* TEXT TO READ:
Use this file to discover all available pages before exploring further.

Overview

Wirekite’s Change Data Capture (CDC) replication keeps a target database synchronized with ongoing changes to the source. The system extracts changes (inserts, updates, deletes) from the source database’s transaction log, writes them to intermediate .ckt files, and applies them to the target using merge tables. CDC can run independently or combined with a bulk data load. When combined, the orchestrator automatically handles the transition from data migration to continuous replication.

Handover: Data to CDC Transition

When data and change modes are combined in a single configuration, the orchestrator performs an automatic handover after the bulk data load completes. This captures the exact source position so that change replication begins without missing or duplicating any rows. The handover is a 4-step process:
1

Stop Replication

Pause replication on the source to freeze the position.
2

Capture Position

Record the current position in the source transaction log.
3

Start Change Processes

Launch the change extractor and loader with the captured position.
4

Resume Replication

Resume replication on the source. The change extractor now captures all new events from the saved position forward.

Position Capture by Database

Each database type uses a different mechanism to identify the current position in its transaction log:
DatabasePosition TypeCapture Method
MySQLBinlog file + byte offsetSHOW MASTER STATUS followed by FLUSH BINARY LOGS
PostgreSQLWAL Log Sequence Number (LSN)pg_current_wal_lsn() plus creation of a logical replication slot
OracleSystem Change Number (SCN)SELECT CURRENT_SCN FROM V$DATABASE followed by ALTER SYSTEM ARCHIVE LOG CURRENT
SQL ServerLog Sequence Number (LSN)sys.fn_cdc_get_max_lsn() via CDC, or HADR/transaction log fallback
When running data + change mode together, do not specify a starting position in the change source configuration. The orchestrator captures and injects the position automatically during handover.

Change Extraction

The change extractor connects to the source database’s transaction log and writes changes to .ckt files in the output directory.

Continuous Replication Loop

The extractor runs in a continuous loop:
  1. Wait for new events from the transaction log (with timeout)
  2. Process each event (write INSERT, UPDATE, or DELETE to the current .ckt file)
  3. When the operation count reaches the rotation threshold or a time-based flush triggers, rotate to a new file at the next COMMIT boundary
  4. Record the new file in the wirekite_progress table
  5. Repeat

File Rotation

The extractor rotates to a new .ckt file when either condition is met:
  • Operation count: PostgreSQL rotates after approximately 150,000 data operations. MySQL rotates based on flushIntervalSeconds (time-based) or binlog rotation. Oracle and SQL Server rotate per archive log or LSN range.
  • Time-based flush: Buffered data is flushed every few seconds to prevent loss on crash
Rotation always occurs at a transaction COMMIT boundary to ensure no partial transactions span files. The rotation process is atomic:
  1. Flush buffered data to the temporary file (N.ckt_)
  2. Close the file
  3. Rename N.ckt_ to N.ckt (atomic filesystem operation)

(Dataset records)
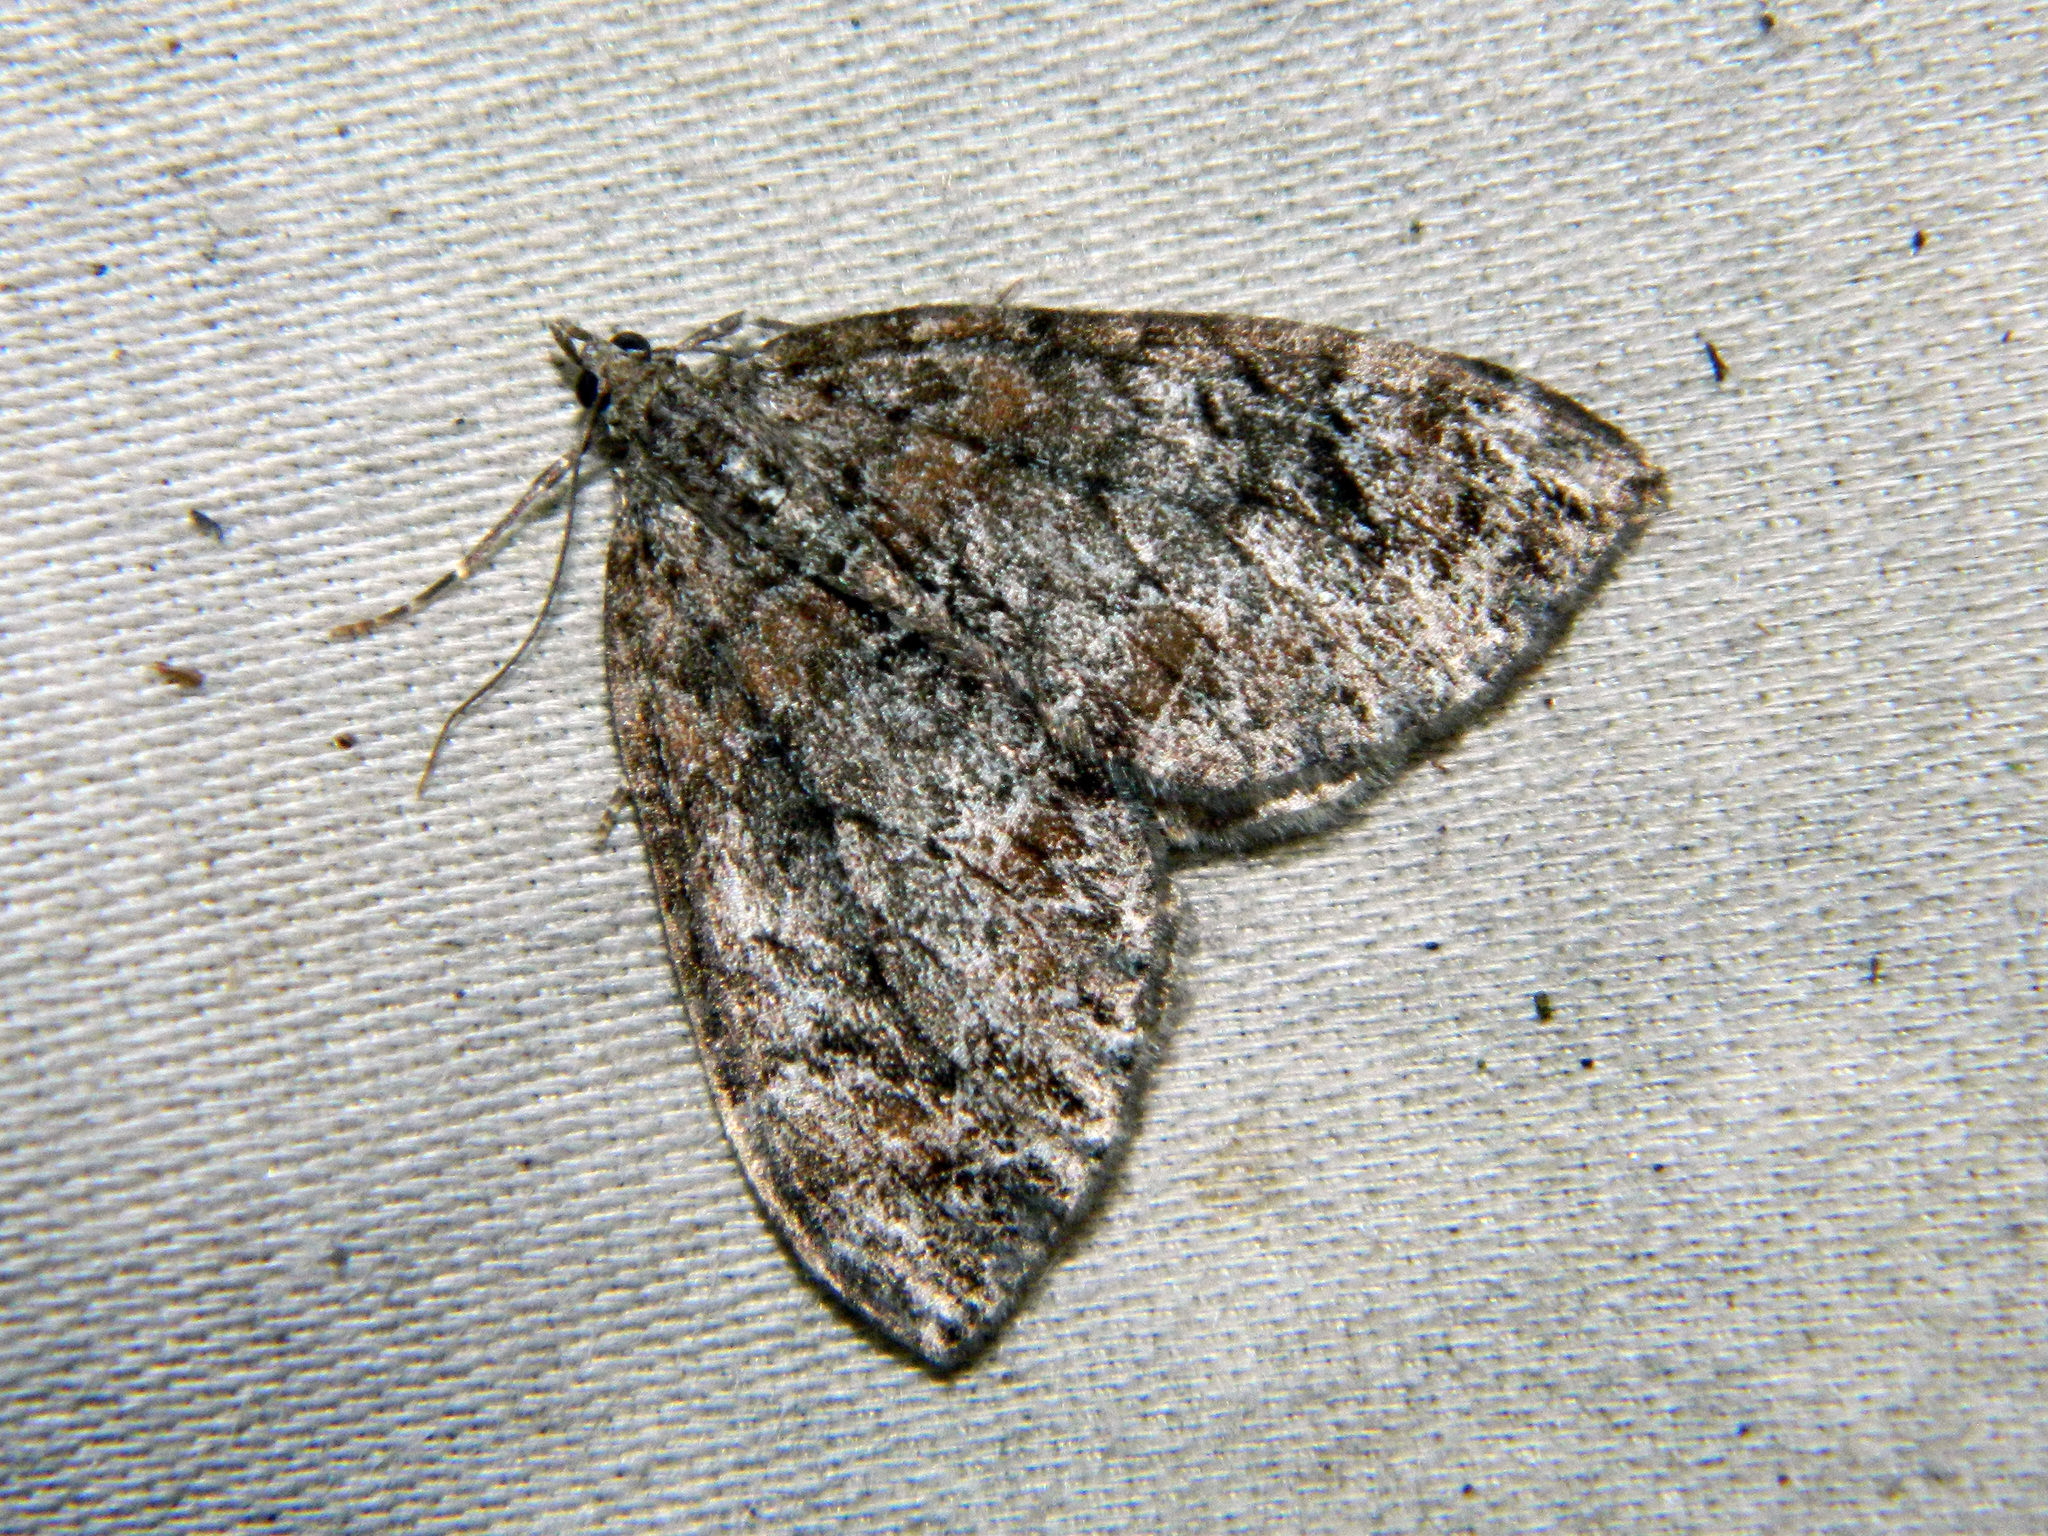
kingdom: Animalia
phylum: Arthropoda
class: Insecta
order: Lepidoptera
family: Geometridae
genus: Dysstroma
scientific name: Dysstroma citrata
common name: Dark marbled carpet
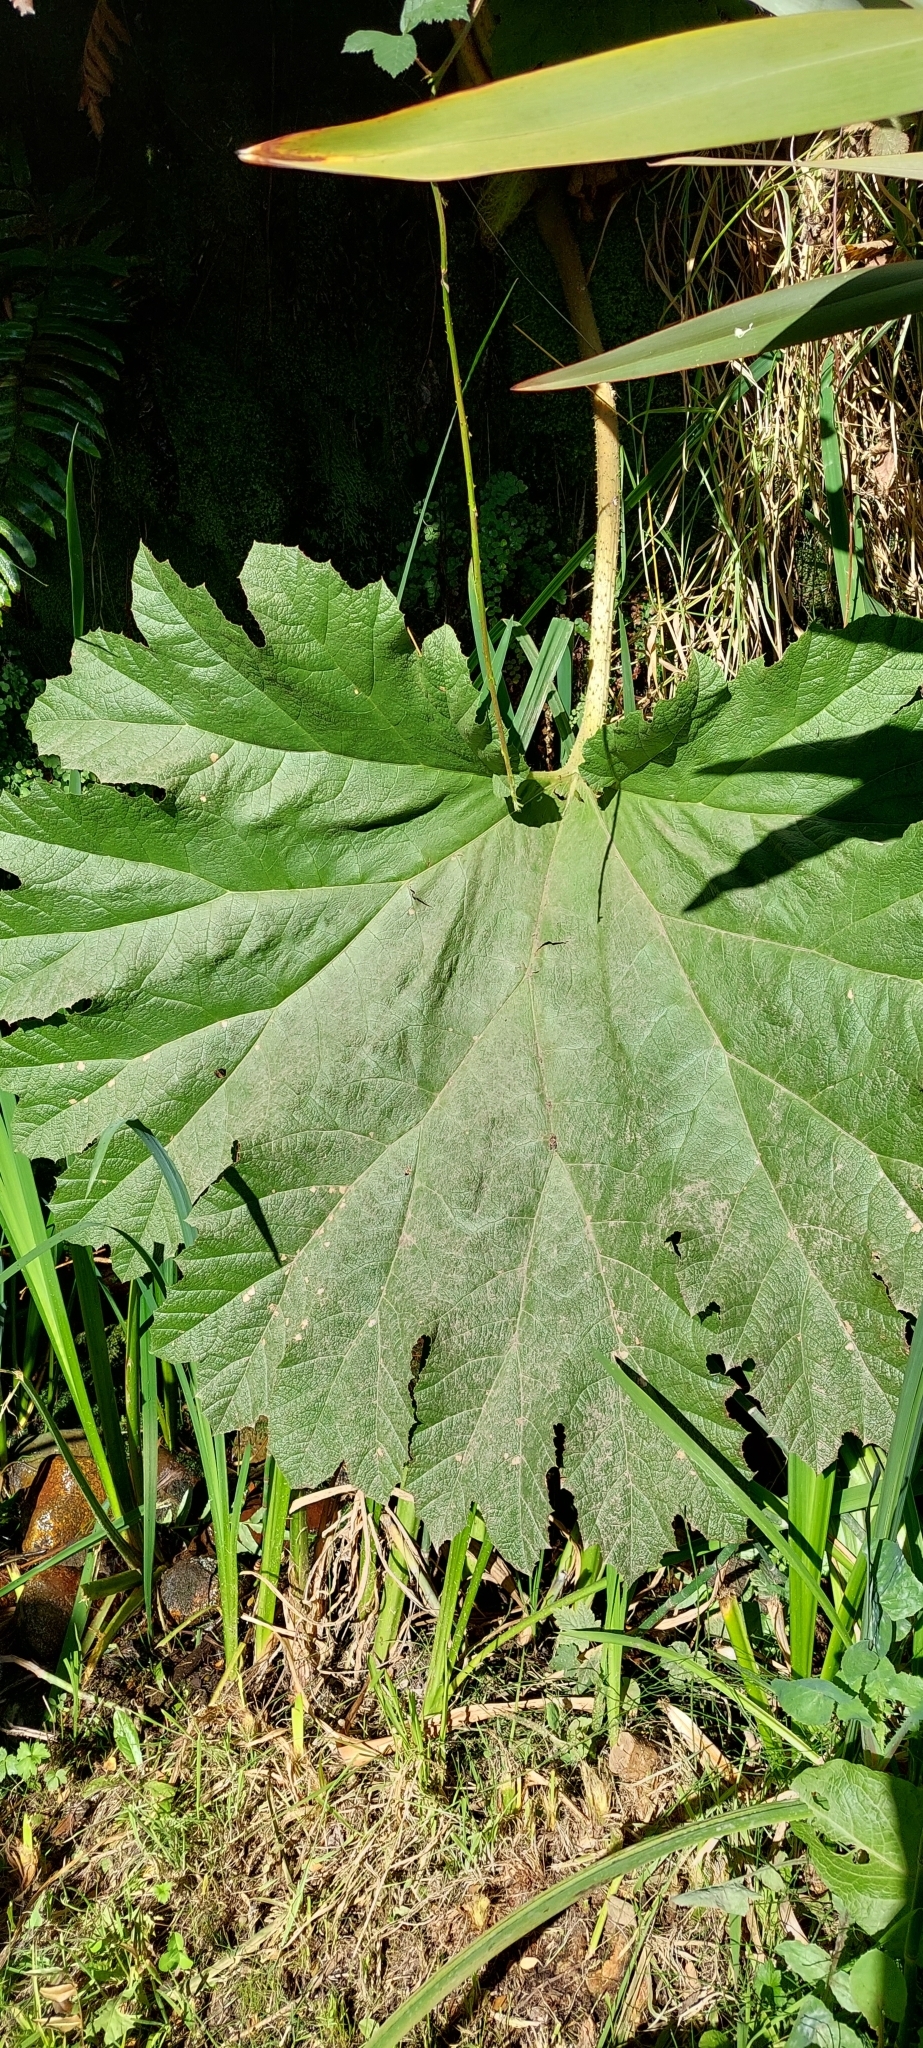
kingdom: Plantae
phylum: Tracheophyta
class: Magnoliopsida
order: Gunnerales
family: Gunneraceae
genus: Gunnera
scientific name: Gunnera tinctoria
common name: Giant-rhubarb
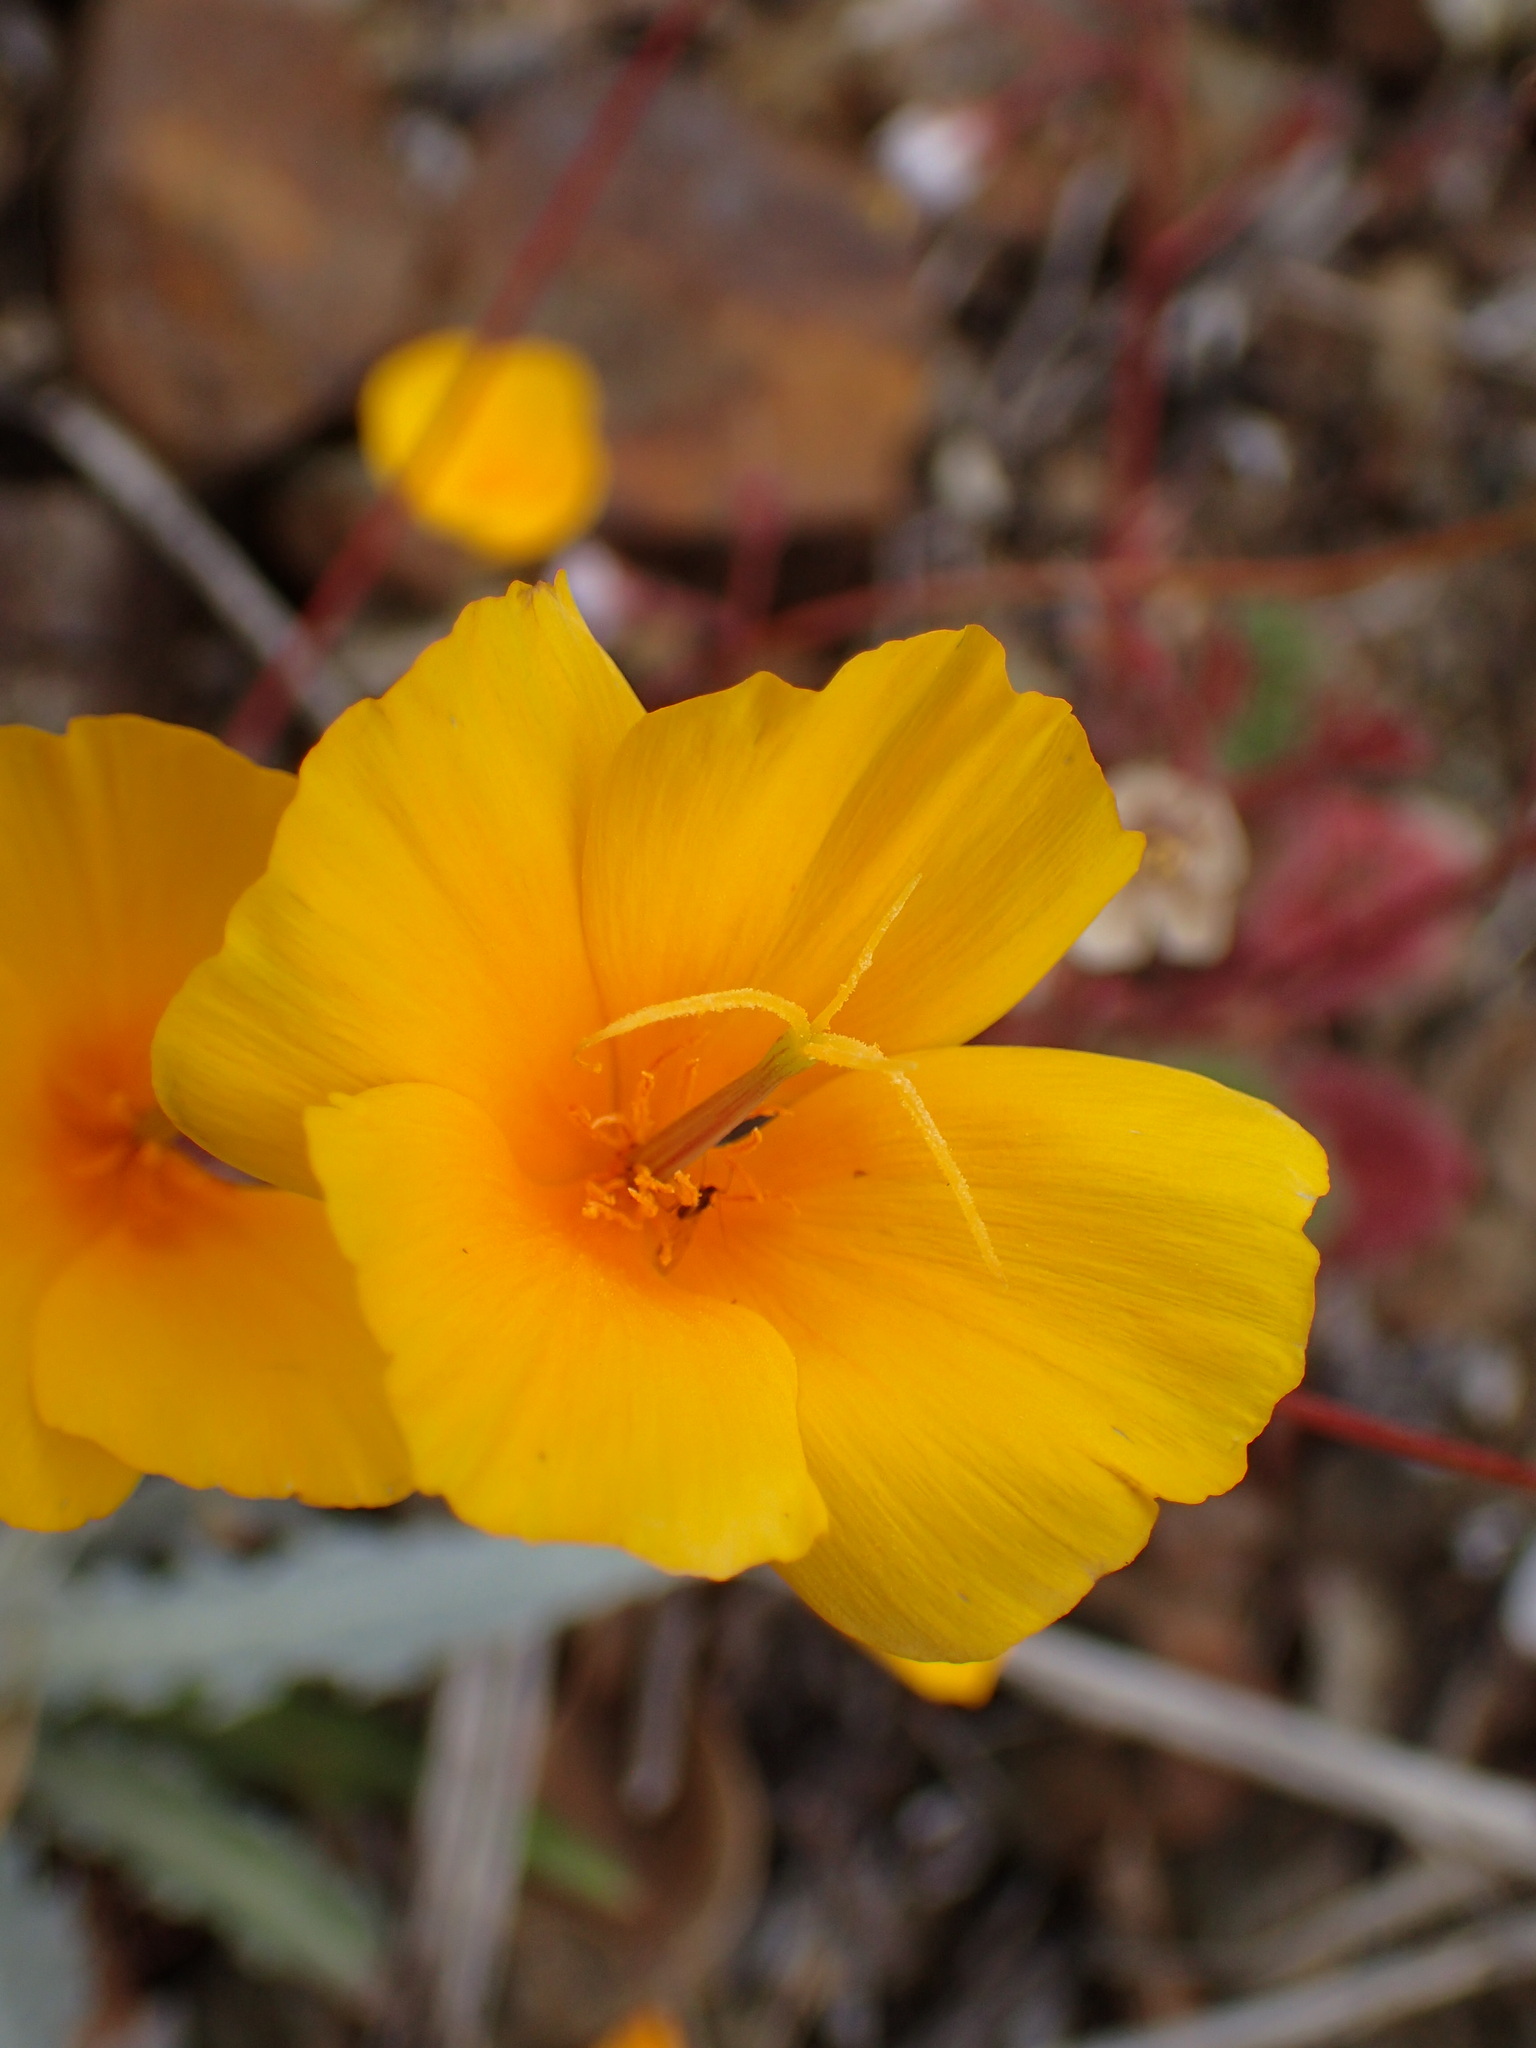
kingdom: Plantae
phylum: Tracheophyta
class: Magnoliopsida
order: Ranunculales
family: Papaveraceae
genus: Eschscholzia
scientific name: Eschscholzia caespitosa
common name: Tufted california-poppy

* TASKS TO COMPLETE:
1. Answer these questions using the Wirekite CDC text.
(a) What three kinds of changes does the system extract from the source database's transaction log?
(b) What does the first step of the handover do?
(c) After approximately how many data operations does PostgreSQL rotate to a new file?
2. From the Wirekite CDC text, extract the stretch from "Wirekite’s Change Data" through "freeze the position.".

* OUTPUTS BY TASK:
1.
(a) Inserts, updates, and deletes.
(b) It pauses replication on the source to freeze the position.
(c) After approximately 150,000 data operations.

2.
Wirekite’s Change Data Capture (CDC) replication keeps a target database synchronized with ongoing changes to the source. The system extracts changes (inserts, updates, deletes) from the source database’s transaction log, writes them to intermediate .ckt files, and applies them to the target using merge tables. CDC can run independently or combined with a bulk data load. When combined, the orchestrator automatically handles the transition from data migration to continuous replication.

Handover: Data to CDC Transition

When data and change modes are combined in a single configuration, the orchestrator performs an automatic handover after the bulk data load completes. This captures the exact source position so that change replication begins without missing or duplicating any rows. The handover is a 4-step process:
1

Stop Replication

Pause replication on the source to freeze the position.